DATASET →
____________________

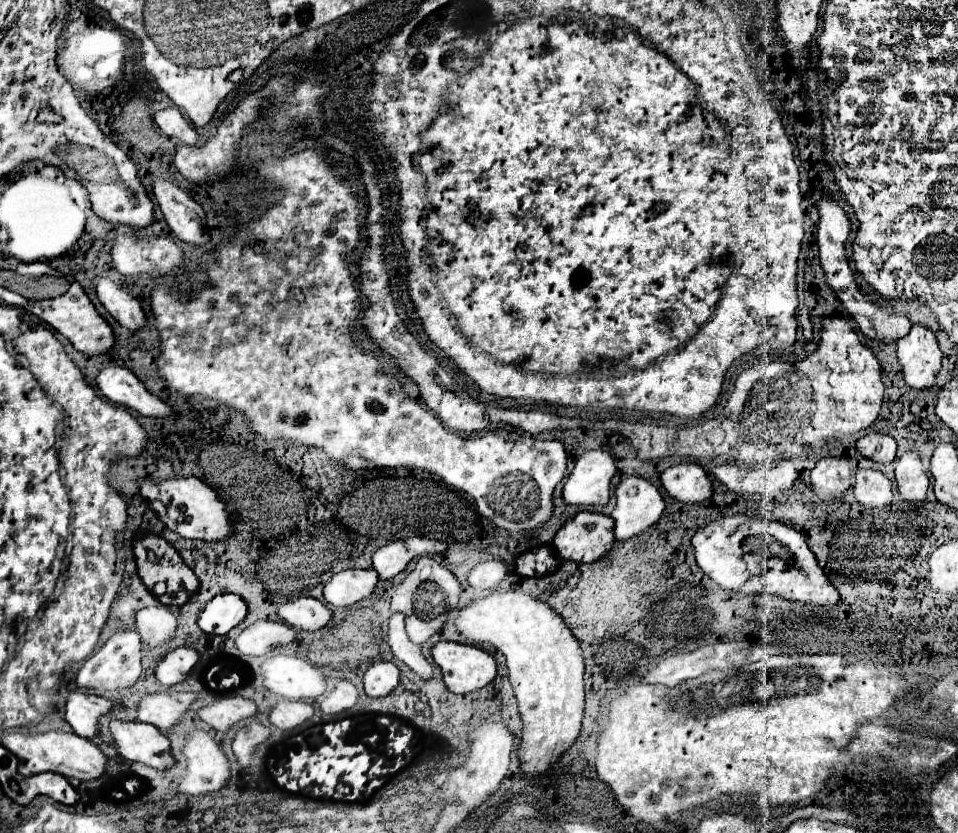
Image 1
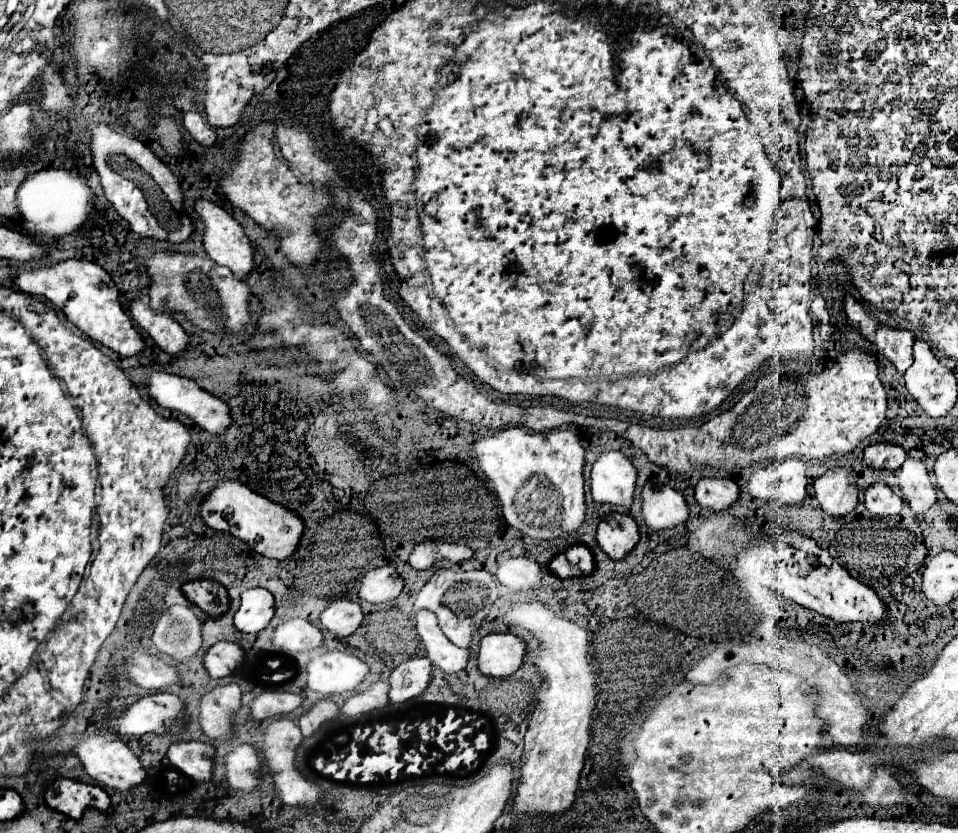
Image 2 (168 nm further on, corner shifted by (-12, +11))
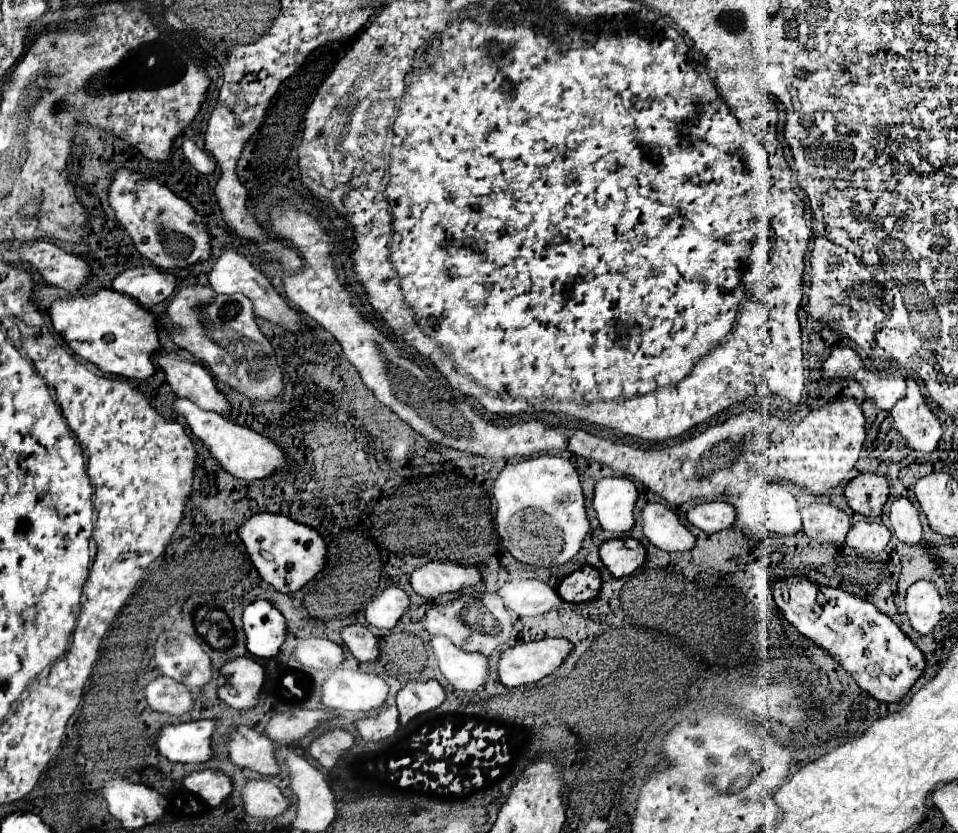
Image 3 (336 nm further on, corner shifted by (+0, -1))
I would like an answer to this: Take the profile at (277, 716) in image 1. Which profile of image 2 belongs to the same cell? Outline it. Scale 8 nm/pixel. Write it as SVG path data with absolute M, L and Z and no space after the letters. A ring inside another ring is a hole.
M321 699L321 701L313 703L313 705L301 715L299 727L301 727L303 735L309 737L309 735L313 735L313 733L319 729L321 723L337 717L337 713L339 713L339 707L337 707L331 699Z

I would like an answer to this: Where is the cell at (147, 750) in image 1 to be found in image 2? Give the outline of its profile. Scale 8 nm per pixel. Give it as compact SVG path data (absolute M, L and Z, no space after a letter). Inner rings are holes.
M173 741L167 749L167 759L171 765L181 769L195 781L207 781L213 767L213 747L201 741Z

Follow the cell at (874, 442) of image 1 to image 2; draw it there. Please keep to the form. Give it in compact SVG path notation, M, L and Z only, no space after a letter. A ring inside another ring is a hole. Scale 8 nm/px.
M889 441L871 443L863 451L863 461L871 467L877 467L877 469L881 469L881 467L897 469L903 465L905 459L907 459L905 449L899 443L889 443Z

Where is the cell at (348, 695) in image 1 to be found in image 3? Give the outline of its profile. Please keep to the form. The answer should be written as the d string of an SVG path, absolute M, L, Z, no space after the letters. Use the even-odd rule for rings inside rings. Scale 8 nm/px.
M385 707L355 725L365 741L387 741L399 731L399 711L397 707Z

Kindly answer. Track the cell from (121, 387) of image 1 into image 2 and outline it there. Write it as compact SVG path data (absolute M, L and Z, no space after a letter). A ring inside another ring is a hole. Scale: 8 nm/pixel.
M149 373L145 375L145 387L149 391L149 395L157 401L157 405L165 407L165 409L171 409L171 411L179 411L179 413L185 413L189 415L199 427L211 431L211 433L217 433L217 431L225 431L229 425L231 425L231 417L229 417L229 407L213 397L211 393L203 391L195 381L191 379L185 379L185 377L177 377L177 375L169 375L169 373Z

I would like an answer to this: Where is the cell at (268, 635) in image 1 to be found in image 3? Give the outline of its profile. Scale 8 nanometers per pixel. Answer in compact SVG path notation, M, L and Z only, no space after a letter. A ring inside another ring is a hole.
M309 637L299 641L299 647L295 649L295 659L313 669L335 669L345 661L345 653L341 645L329 639L315 639L313 647L313 637Z

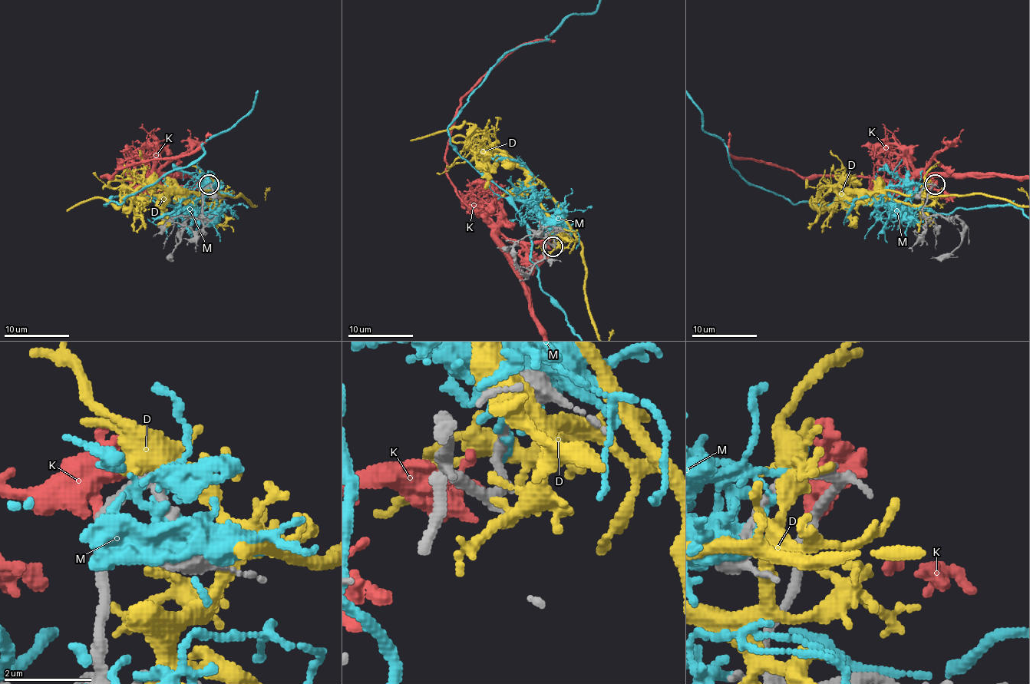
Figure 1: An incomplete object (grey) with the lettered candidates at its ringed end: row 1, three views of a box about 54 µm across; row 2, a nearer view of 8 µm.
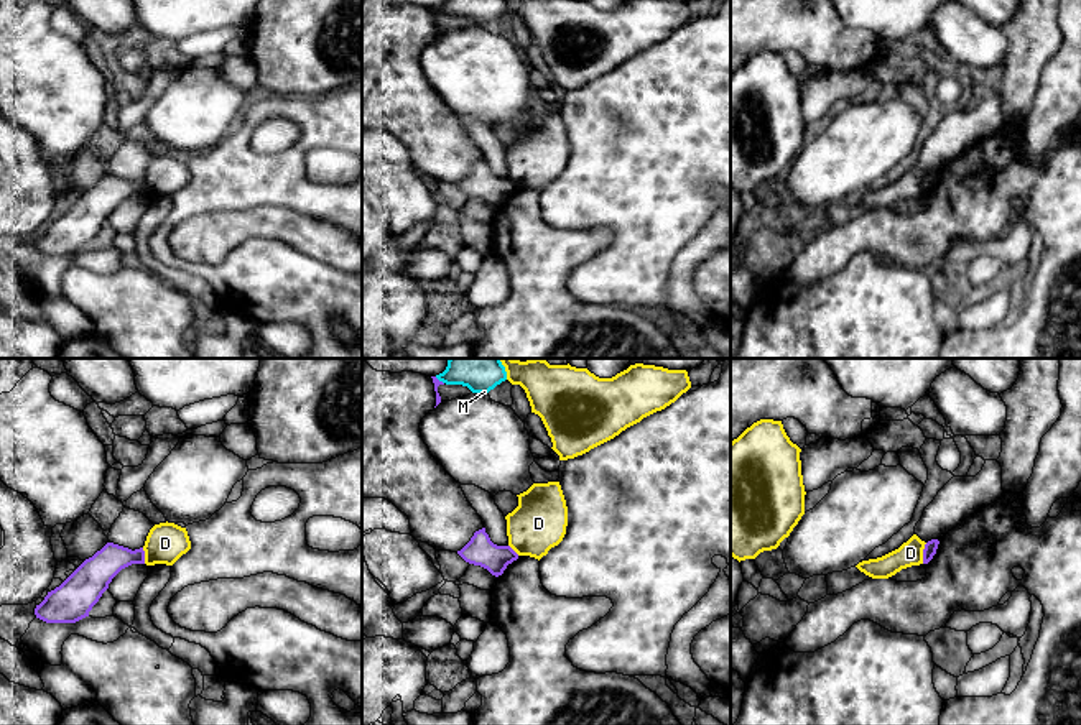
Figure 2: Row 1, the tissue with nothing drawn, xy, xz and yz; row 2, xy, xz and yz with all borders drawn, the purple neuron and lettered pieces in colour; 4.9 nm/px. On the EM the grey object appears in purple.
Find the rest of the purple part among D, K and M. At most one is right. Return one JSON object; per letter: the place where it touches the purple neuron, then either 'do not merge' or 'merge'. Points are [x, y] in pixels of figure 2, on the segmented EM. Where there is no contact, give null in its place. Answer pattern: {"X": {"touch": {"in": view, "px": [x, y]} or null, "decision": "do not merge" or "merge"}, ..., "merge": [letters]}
{"D": {"touch": {"in": "yz", "px": [923, 553]}, "decision": "do not merge"}, "K": {"touch": null, "decision": "do not merge"}, "M": {"touch": {"in": "xz", "px": [438, 380]}, "decision": "do not merge"}, "merge": []}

____________________

PROBLEM DESCRIPTION → Without any picture, return exactly the lines of the records above from the first through the line that contains "Image 3 (336".

WRITTEN ANSWER →
Image 1
Image 2 (168 nm further on, corner shifted by (-12, +11))
Image 3 (336 nm further on, corner shifted by (+0, -1))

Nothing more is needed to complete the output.